The voters of Kentucky, Michigan, Ohio and Tennessee all approved constitutional amendments between 2004 and 2006 that limited marriage to a man and a woman.
In Sutton’s opinion, the Sixth Circuit majority echoed some of the arguments made by defenders of man-woman marriage in its reasoning. The decision included these determinations:
— State laws limiting marriage to a man and a woman have a rational basis. “By creating a status (marriage) and by subsidizing it (e.g., with tax-filing privileges and deductions), the States created an incentive for two people who procreate together to stay together for purposes of rearing offspring. That does not convict the States of irrationality, only of awareness of the biological reality that couples of the same sex do not have children in the same way as couples of opposite sexes and that couples of the same sex do not run the risk of unintended offspring.”
— The marriage laws of the four states do not demonstrate hatred toward homosexuals. “[I]f there was one concern animating the initiatives, it was the fear that the courts would seize control over an issue that people of good faith care deeply about. If that is animus, the term has no useful meaning.”
— No fundamental right to marriage can be found in the Constitution. “[T]he right to marry in general, and the right to gay marriage in particular, nowhere appear in the Constitution. That route for recognizing a fundamental right to same-sex marriage does not exist.”

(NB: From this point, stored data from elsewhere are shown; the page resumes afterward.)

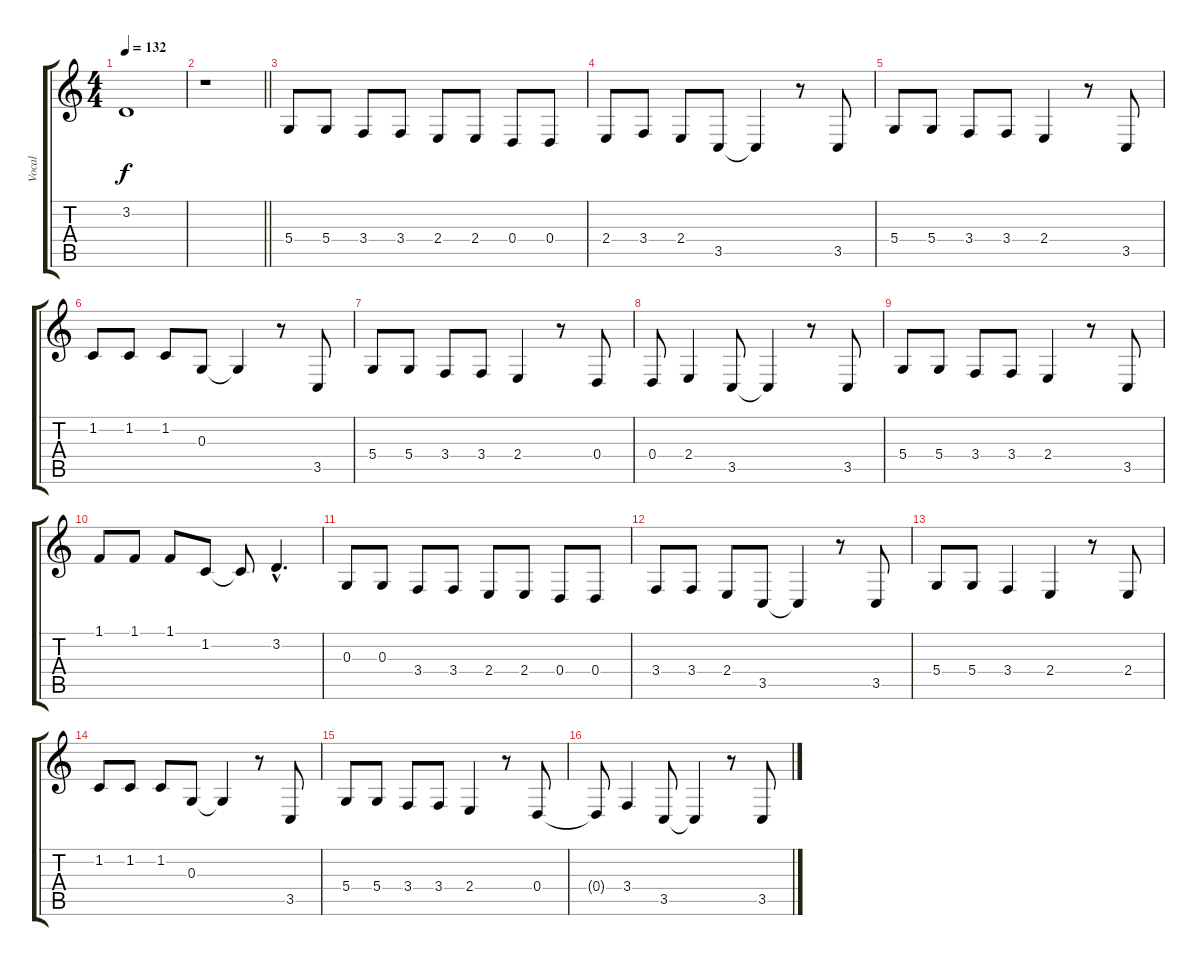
\track ("Vocal" "Vocal") {instrument tenorsax}
\staff {score tabs}
\tuning (E4 B3 G3 D3 A2 E2) {hide}
\ts (4 4)
\tempo 132
\clef g2
\ks c
3.2{t}.1{dy f} |
\barLineRight lightlight
r.1 |
5.4.8 5.4.8 3.4.8 3.4.8 2.4.8 2.4.8 0.4.8 0.4.8 |
2.4.8 3.4.8 2.4.8 3.5.8 3.5{t}.4 r.8 3.5.8 |
5.4.8 5.4.8 3.4.8 3.4.8 2.4.4 r.8 3.5.8 |
1.2.8 1.2.8 1.2.8 0.3.8 0.3{t}.4 r.8 3.5.8 |
5.4.8 5.4.8 3.4.8 3.4.8 2.4.4 r.8 0.4.8 |
0.4.8 2.4.4 3.5.8 3.5{t}.4 r.8 3.5.8 |
5.4.8 5.4.8 3.4.8 3.4.8 2.4.4 r.8 3.5.8 |
1.1.8 1.1.8 1.1.8 1.2.8 1.2{t}.8 3.2{hac}.4{d} |
0.3.8 0.3.8 3.4.8 3.4.8 2.4.8 2.4.8 0.4.8 0.4.8 |
3.4.8 3.4.8 2.4.8 3.5.8 3.5{t}.4 r.8 3.5.8 |
5.4.8 5.4.8 3.4.4 2.4.4 r.8 2.4.8 |
1.2.8 1.2.8 1.2.8 0.3.8 0.3{t}.4 r.8 3.5.8 |
5.4.8 5.4.8 3.4.8 3.4.8 2.4.4 r.8 0.4.8 |
0.4{t}.8 3.4.4 3.5.8 3.5{t}.4 r.8 3.5.8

— Gays and lesbians do not qualify as a classification lacking in political power. Though homosexuals have been discriminated against in the United States, the dual facts that traditional marriage has existed for thousands of years and laws barring same-sex unions are of recent origin “prevents us from inferring from history that prejudice against gays led to the traditional definition of marriage in the same way that we can infer from history that prejudice against African Americans led to laws against miscegenation.”
The expansion of same-sex marriage in the states has resulted in a growing clash between the rights of gay couples and the religious freedom of individuals and organizations. Photographers, florists, bakers and other business owners who oppose serving in support of same-sex wedding ceremonies are facing penalties for their refusal. The legal conflict raises questions about whether additional legislation is required to protect religious liberty and conscience rights.
Same-sex marriage was one of the topics of the ERLC’s national conference — “The Gospel, Homosexuality, and the Future of Marriage” — Oct. 27-29 in Nashville. The Vatican has invited Moore to speak at an international symposium on the “complementarity of man and woman” in marriage Nov. 17-19 in Vatican City.